═════ Extract to read ═════

Configuring Export in a Survey Solutions Server Farm

March 13, 2024

Massive operations involving millions of respondents present considerable load on the infrastructure servicing the requests where Survey Solutions is deployed. This results in server administrators finding themselves in a situation where they need to scale up the infrastructure to ensure the system remains reliable and responsive. Such situations are neither new, nor specific to Survey Solutions software, but merely reflect the peaks in demand for resources that may fluctuate depending on the time of day, impact of ad campaigns, and other factors.

Most users (that start with a typical configuration of one web server and one database server) very quickly realize that scaling up and expanding their web servers capacity eliminates some of the critical bottlenecks.

As the operation continues to grow, or experiences higher shocks, the administrator can introduce more and more of the web server nodes to compensate for higher demand. Notably, some cloud-based systems allow for automatic expansion of the number of the server nodes when certain conditions are met. Yet for larger operations the export operation does not benefit much from the expansion of the number of web server nodes. The performance of the server farm at data export operation will still be limited by the performance of a single node producing the export.

One is tempted to introduce new, larger/higher-performing nodes into the pool of the servers in an attempt to boost the export performance, but this improvement is prone to an issue that any of the nodes may start processing export jobs, and thus the larger node will have roughly q/n probability to handle export operations (where n is total number of nodes, and q is the number of higher performing nodes).

Rather than manipulating the number of nodes, one needs to tell Survey Solutions nodes whether they are responsible for production of the export data or not. This can be done with the help of the IsReadOnly flag in the section [Job] of the appsettings.production.ini configuration file (requires Survey Solutions version 23.09.4 or newer).


[Job]
IsReadOnly=true

The default value of this flag (if not specified) is false, meaning the node is not in the state preventing it from processing export jobs. In other words, at default configuration the node is participating in the pool of the nodes that are eligible for processing data export jobs. But this flag can be raised to true, indicating that even when this node sees an upcoming export job, it will not take action, allowing other nodes to process it. The strategy is to delegate handling the export jobs to the highest performing node(s) only, while designating all other notes to be in the readonly state in the farm (marked orange in the diagram below):

This strategy guarantees that when a new export job is posted it will be handled by a more productive node, while other nodes continue servicing other requests in parallel.

Note that:

  1. The concept of read only here is meant with respect to export jobs. Nodes marked as IsReadOnly=true can still handle POST requests, such as to receive data from interviewers’ synchronization streams, or answers submitted by web respondents.

  2. Regardless of the typology of nodes involved in the farm, they should share a common storage, which is regulated by the key AppData of the [FileStorage] section of the appsettings.production.ini file and this storage should not be affected by raising and dismantling the dynamic nodes.


[FileStorage]
AppData=\\NetStore\AppData

═════ Extracted data ═════

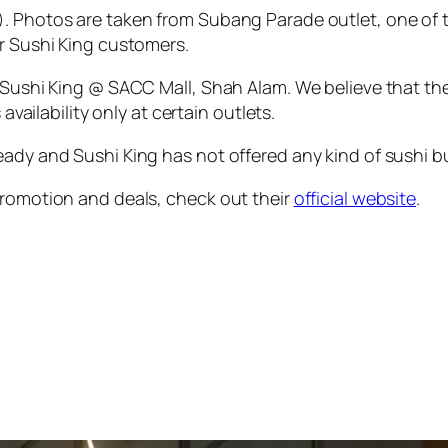
. Photos are taken from Subang Parade outlet, one of t
or Sushi King customers.
s Sushi King @ SACC Mall, Shah Alam. We believe that t
availability only at certain outlets.
ady and Sushi King has not offered any kind of sushi buf
promotion and deals, check out their
official website
.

═════

What you need to do: Output the passage of the export configuration article between "This strategy guarantees" and "by web respondents.", inclusive. These records were taken from a different source than the text.

The completed task:
This strategy guarantees that when a new export job is posted it will be handled by a more productive node, while other nodes continue servicing other requests in parallel.

Note that:

  1. The concept of read only here is meant with respect to export jobs. Nodes marked as IsReadOnly=true can still handle POST requests, such as to receive data from interviewers’ synchronization streams, or answers submitted by web respondents.